■ Reading text:
| UD/24/26 | DECISION NO. UDD2623 |
SECTION 44, WORKPLACE RELATIONS ACT 2015
SECTION 8A, UNFAIR DISMISSAL ACTS, 1977 TO 2015
PARTIES:
TESCO IRELAND LTD
(REPRESENTED BY IBEC)
AND
ELIZABETH QUINN
(REPRESENTED BY MANDATE)
DIVISION:
| Chairman: | Ms O'Donnell |
| Employer Member: | Mr O'Brien |
| Worker Member: | Ms Treacy |
SUBJECT:
Appeal of Adjudication Officer Decision No's: ADJ-00039154 (CA-00050560-001)
BACKGROUND:
The Worker appealed the Decision of the Adjudication Officerto the Labour Court on 27 February 2024 in accordance with Section 8A of the Unfair Dismissals Act 1977 to 2015. A Labour Court hearing took place on 21 April 2026.
The following is the Decision of the Court:-
DECISION:
1Background to the Appeal
This is an appeal by Ms Quinn (the Complainant) against Adjudication Officer’s Decision ADJ-00039154 CA-00050560-001 given under the Unfair Dismissals Acts 1977 to 2015 (the Act’s) in a claim against her previous employer Tesco Ireland (the Respondent) that she was unfairly dismissed. The Adjudication Officer held that her complaint was not well founded.
The complaint was lodged with the WRC on 10 May 2022, appealed to the Labour Court on 27 February 2024 and a hearing was held in Dublin on 21 April 2026. The Complainant commenced work with the Respondent in October 2006 as a general assistant and was contracted to work 35 hours per week on an hourly rate of €13.49. The Complainant was dismissed for gross misconduct on 10 December 2021. Dismissal is not in dispute.
2 Summary of Respondents submission
The Complainant was involved in an incident in the store on 27 August 2021. The incident occurred while she was working on the front-end checkout serving a customer. The Complainant was scanning the customers shopping and the customer was packing. An issue arose about a bar code on a large baguette. The Complainant asked the customer to go and get another baguette with a barcode to scan. The customer stated that this was said to her in an aggressive manner. The Customer had three small children with her and did not want to leave them and she explained this. She was informed that if she wanted the baguette she would have to get another one. The Complainant scanned the rest of the customers shopping and there were further exchanges between the Complainant and the customer. The customer asked to speak to a manager and a colleague advised her to go to the customer service desk. Mr Murphy Store Manager attended to the customer and asked if she wanted to go home and that he would ring her later that day. At the time of this incident the Complainant was already on a final written warning which she had received some three months earlier under the heading conduct which brings the company’s good name into disrepute, and unacceptable behaviour which is a breach of the business conduct policy.

■ What to work on:
1. Using the Labour Court decision, explain in one to three sentences why the customer did not want to go and get another baguette herself.
2. According to the Labour Court decision, on what date was the Complainant dismissed for gross misconduct?
3. Please continue the Labour Court decision on the Tesco Ireland dismissal appeal, picking up after its final sentence.
The data after this point comes from a separate source.

■ Data records:
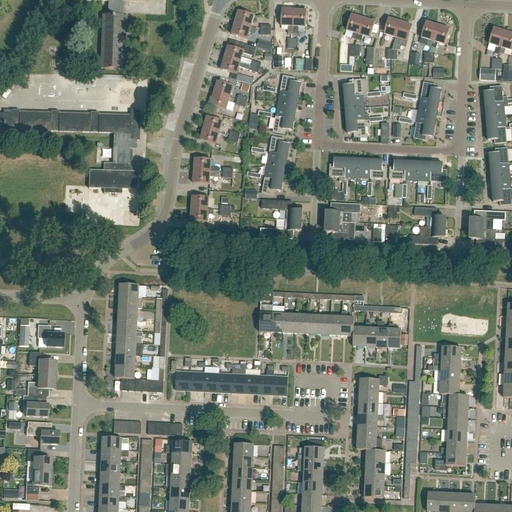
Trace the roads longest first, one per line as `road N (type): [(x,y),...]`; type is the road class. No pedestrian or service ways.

...

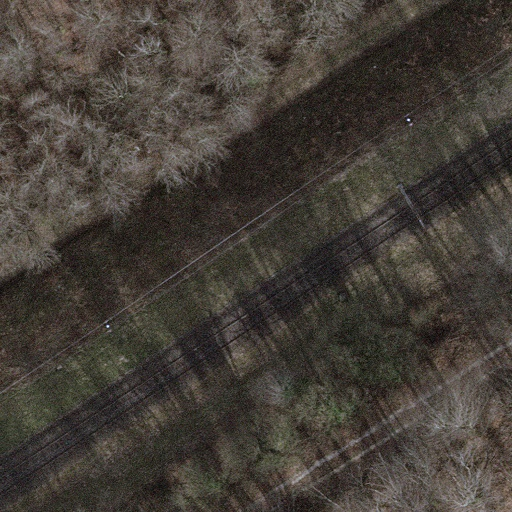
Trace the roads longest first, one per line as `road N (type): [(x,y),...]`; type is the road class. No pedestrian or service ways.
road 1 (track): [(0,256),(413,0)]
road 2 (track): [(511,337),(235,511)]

--

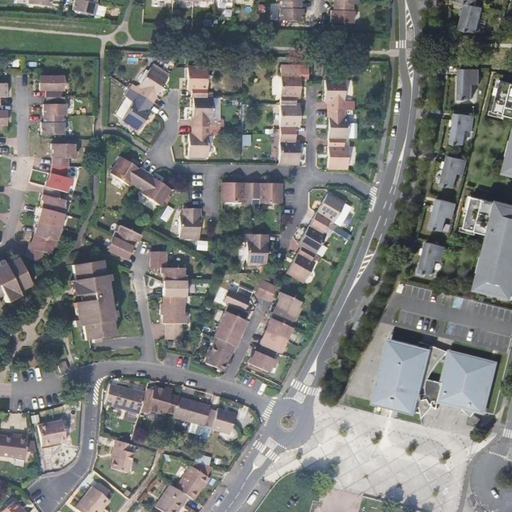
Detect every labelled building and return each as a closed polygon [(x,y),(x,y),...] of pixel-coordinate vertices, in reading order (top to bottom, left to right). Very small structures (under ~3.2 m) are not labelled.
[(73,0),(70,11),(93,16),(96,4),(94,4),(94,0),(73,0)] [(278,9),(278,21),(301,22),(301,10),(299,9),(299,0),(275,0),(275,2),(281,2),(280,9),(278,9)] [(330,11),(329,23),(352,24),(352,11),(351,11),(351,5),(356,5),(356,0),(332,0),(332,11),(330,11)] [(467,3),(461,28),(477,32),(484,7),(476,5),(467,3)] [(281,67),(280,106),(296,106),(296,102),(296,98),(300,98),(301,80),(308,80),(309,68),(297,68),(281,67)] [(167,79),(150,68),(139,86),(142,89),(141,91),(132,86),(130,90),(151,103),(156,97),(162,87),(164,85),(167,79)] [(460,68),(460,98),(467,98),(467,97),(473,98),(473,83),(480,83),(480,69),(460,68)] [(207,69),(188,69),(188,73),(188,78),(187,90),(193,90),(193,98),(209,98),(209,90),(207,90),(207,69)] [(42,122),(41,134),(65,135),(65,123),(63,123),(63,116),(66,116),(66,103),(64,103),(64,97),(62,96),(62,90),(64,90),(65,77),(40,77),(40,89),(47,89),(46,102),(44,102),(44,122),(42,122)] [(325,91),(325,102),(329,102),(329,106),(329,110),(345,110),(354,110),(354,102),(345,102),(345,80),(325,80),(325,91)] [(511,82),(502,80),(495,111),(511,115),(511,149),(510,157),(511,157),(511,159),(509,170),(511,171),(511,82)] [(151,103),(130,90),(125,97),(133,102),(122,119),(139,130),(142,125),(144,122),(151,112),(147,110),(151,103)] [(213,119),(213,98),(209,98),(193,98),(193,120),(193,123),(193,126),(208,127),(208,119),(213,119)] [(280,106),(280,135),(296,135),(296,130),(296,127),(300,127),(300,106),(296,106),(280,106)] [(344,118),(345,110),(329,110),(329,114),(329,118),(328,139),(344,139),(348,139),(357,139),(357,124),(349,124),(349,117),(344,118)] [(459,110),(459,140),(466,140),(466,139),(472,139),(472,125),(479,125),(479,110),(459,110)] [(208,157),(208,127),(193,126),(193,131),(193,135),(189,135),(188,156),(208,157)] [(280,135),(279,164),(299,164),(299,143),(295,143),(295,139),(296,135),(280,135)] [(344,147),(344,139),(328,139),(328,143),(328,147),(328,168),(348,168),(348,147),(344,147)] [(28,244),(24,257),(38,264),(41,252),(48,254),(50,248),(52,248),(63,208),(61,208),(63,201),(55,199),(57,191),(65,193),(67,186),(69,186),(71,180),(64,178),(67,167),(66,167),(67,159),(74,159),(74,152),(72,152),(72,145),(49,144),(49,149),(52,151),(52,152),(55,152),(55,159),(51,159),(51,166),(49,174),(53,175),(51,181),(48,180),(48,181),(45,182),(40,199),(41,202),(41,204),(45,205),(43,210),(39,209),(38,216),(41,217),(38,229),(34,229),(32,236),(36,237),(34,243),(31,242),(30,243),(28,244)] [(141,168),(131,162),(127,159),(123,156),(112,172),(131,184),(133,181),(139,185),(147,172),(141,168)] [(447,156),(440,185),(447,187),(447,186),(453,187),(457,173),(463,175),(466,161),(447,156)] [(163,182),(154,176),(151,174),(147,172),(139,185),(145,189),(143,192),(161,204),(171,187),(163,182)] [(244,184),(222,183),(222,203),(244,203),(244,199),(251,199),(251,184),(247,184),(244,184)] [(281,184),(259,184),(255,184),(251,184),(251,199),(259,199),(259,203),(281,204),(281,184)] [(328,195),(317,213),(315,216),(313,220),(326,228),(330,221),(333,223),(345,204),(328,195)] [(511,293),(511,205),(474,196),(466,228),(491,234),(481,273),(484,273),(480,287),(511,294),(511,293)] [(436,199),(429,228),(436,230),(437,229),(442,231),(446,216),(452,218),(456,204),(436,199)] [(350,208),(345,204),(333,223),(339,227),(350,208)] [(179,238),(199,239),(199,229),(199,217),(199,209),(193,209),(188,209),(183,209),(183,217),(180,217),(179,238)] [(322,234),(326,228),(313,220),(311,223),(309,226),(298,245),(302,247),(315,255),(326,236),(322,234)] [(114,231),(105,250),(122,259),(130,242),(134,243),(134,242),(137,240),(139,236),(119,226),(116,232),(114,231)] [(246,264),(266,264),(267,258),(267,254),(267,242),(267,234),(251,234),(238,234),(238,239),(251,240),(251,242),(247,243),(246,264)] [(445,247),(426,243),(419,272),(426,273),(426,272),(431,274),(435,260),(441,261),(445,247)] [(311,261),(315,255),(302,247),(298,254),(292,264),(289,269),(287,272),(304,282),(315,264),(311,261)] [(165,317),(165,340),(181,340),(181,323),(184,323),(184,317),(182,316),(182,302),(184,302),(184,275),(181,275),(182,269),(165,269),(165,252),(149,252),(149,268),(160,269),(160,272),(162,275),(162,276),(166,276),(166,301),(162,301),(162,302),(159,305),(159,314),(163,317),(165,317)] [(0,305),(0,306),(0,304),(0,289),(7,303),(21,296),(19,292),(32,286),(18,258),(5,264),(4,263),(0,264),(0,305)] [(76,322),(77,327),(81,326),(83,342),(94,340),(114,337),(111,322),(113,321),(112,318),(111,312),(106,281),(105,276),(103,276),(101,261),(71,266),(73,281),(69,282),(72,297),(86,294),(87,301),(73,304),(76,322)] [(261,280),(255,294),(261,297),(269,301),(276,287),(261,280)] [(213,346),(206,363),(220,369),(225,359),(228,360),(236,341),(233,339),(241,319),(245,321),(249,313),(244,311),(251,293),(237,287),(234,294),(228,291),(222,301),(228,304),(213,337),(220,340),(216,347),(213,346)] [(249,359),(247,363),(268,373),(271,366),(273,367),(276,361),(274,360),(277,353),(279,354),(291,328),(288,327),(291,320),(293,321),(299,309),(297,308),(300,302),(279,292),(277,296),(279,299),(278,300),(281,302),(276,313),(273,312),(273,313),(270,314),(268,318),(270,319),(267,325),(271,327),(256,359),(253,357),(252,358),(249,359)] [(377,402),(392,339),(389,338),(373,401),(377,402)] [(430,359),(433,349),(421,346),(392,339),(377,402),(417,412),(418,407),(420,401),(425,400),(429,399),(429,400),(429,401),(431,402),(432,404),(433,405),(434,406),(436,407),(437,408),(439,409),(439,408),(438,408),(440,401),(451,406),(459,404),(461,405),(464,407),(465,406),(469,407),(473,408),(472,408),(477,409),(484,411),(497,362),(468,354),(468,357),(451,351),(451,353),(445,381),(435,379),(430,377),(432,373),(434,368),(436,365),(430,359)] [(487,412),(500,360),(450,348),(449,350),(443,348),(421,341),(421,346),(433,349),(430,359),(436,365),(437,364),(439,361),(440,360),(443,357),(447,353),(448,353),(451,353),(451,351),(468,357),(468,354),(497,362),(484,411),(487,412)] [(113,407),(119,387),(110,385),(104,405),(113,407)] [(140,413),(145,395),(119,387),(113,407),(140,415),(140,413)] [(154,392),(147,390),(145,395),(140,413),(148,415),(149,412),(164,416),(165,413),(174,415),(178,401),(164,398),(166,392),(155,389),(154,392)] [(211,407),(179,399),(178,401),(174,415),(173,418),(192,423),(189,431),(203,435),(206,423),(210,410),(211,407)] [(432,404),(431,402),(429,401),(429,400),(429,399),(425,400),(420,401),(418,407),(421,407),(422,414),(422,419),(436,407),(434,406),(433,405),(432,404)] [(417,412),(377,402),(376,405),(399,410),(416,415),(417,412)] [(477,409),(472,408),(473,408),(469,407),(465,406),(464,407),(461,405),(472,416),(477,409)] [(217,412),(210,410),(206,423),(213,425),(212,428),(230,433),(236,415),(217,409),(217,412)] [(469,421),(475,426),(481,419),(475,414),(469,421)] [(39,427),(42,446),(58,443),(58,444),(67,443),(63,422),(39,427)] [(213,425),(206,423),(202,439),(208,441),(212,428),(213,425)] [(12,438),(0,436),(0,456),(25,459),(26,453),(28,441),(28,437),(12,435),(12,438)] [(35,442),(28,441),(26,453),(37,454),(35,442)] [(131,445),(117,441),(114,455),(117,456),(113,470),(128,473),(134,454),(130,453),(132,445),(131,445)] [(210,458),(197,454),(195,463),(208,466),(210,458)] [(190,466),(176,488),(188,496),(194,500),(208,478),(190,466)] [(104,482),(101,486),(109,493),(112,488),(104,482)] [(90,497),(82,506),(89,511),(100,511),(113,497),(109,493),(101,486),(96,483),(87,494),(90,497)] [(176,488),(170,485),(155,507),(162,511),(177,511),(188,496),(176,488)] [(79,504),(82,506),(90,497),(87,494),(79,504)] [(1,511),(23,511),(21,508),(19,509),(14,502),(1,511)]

■ Solved tasks:
1. The customer had three small children with her and did not want to leave them. She explained this to the Complainant.

2. 10 December 2021.

3.
On the day of the incident a preliminary investigation meeting was held, and the Complainant was advised of the complaint. A colleague representative was also present. Mr Brian Moran, the Investigation Officer deemed the incident required further investigation and placed the Complainant on paid suspension pending same. By letter of 3 September 2021, she was invited to attend an investigation meeting on 7 September 2021. A copy of the Respondent’s Disciplinary Policy was included with the letter. The investigation meeting was rescheduled to 8 September 2021 by agreement. The Complainant was accompanied by a Union representative. Further investigation meetings took place with various persons who had witnessed the incident. A further meeting was held with the Complainant on 4 October 2021 where she explained that she would normally go and get the barcode for an item but would first ask the customers if they would like to go, because of the confusion on the day she did not go and get the barcode. In response to a question on the policy in respect of non-scanning products the Complainant stated that she did not think it was applicable in that case. She stated that she could not see her team leader or a manager from her till.
An investigation outcome meeting took place on 11 October 2021 which found the incident fell under the heading serious/gross misconduct and warranted moving into the disciplinary process.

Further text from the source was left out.